§ **What the task asks**: Write out the text of the material below as a JSON list of strings, one string per line, with blank lines omitted. Leave the pictures out of the list.

━━━━━ Exercise materials

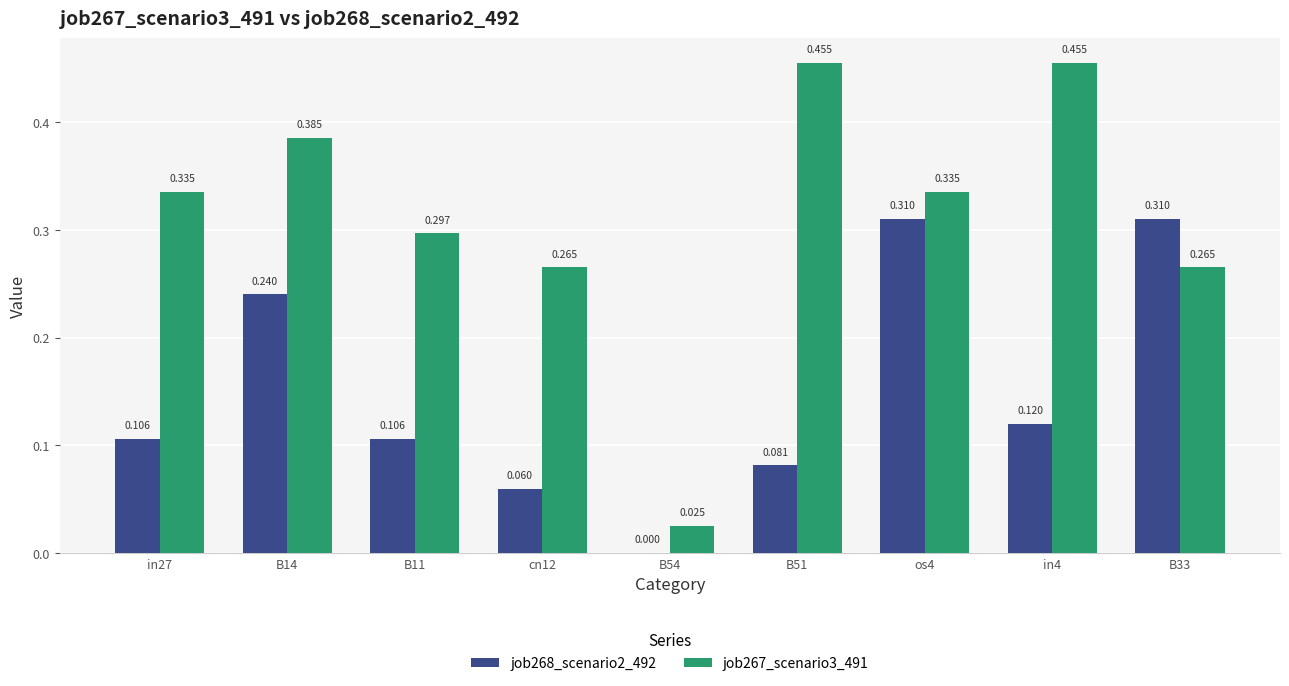

Is the value of job268_scenario2_492 at in4 greater than the value of job267_scenario3_491 at B33?

No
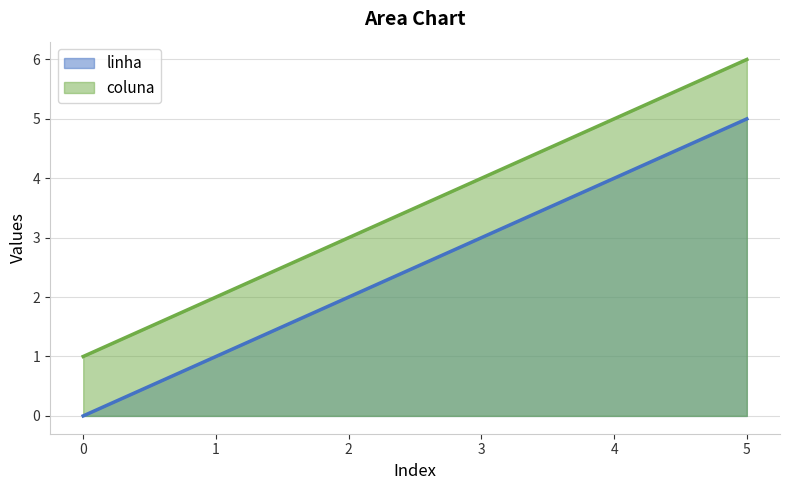

Rank the categories by coluna value from lowest to highest.

0, 1, 2, 3, 4, 5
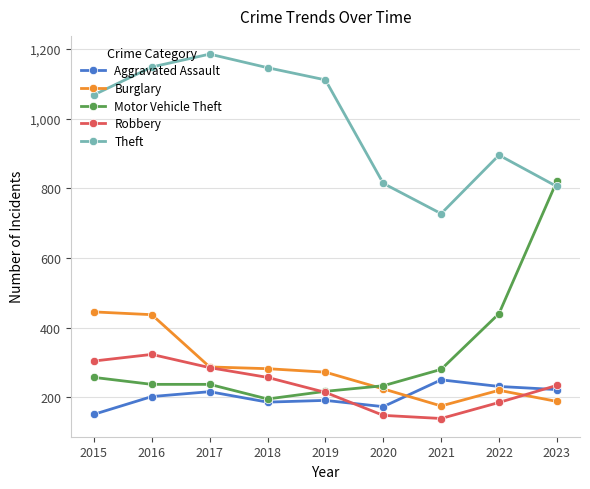

What is the spread (max minus min) of values at 2019?

920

━━━━━━━━━━

§ **Answer box**:
[
  "Is the value of job268_scenario2_492 at in4 greater than the value of job267_scenario3_491 at B33?",
  "No",
  "Rank the categories by coluna value from lowest to highest.",
  "0, 1, 2, 3, 4, 5",
  "What is the spread (max minus min) of values at 2019?",
  "920"
]